Predicting Co-Complexed Protein Pairs Using Genomic and Proteomic Data Integration

Lan V. Zhang¹, Sharyl L. Wong², Oliver D. King, Frederick P. Roth
¹lan_zhang@student.hms.harvard.edu, Harvard Medical School; ²sharyl_wong@student.hms.harvard.edu, Harvard Medical School

Identifying all protein-protein interactions in an organism is a major objective of proteomics. A related goal is to know which protein pairs are present in the same protein complex. High-throughput methods such as yeast two-hybrid (Y2H) and affinity purification coupled with mass spectrometry (APMS) have been used to detect interacting proteins on a genomic scale.
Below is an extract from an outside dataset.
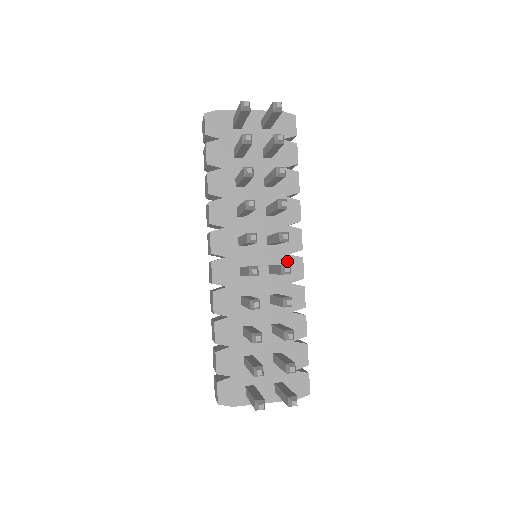
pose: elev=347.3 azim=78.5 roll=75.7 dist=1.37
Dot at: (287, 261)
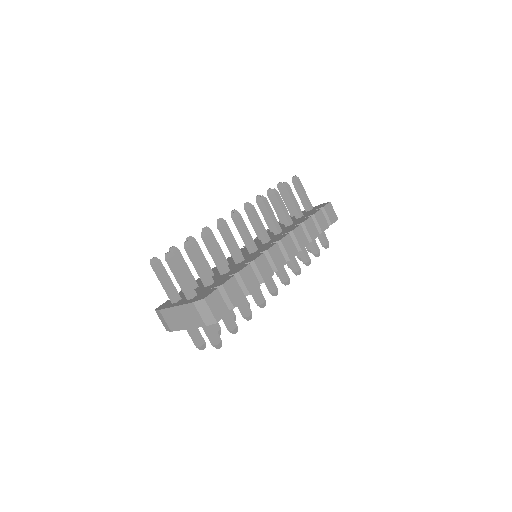
Dot at: (266, 246)
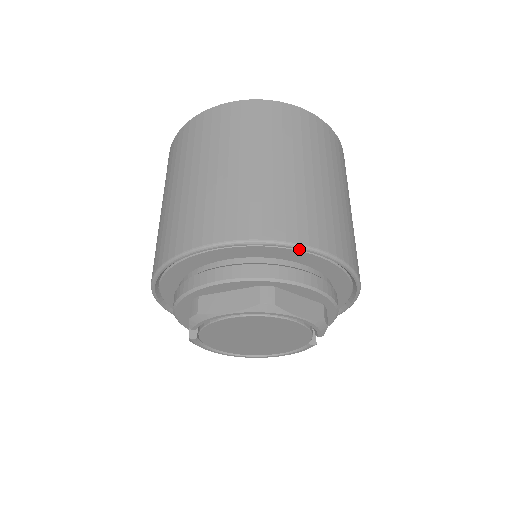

However, both Y2H and APMS methods have substantial false positive rates. In addition, Y2H is more likely to predict transient interactions and is thus less predictive of whether two proteins are present in the same protein complex. Here using a probabilistic decision tree approach, we integrated high-throughput protein interaction data with other gene and protein pair characteristics to predict co-complexed pairs (CCPs) of proteins. Our predictions proved more sensitive and specific than predictions based on Y2H or APMS methods alone or in combination. Among top predictions not already annotated as CCPs in a reference set of protein complexes, a significant fraction were found to physically interact in a separate database (Yeast Proteome Database, YPD), indicating that our approach is promising in detecting unknown CCPs.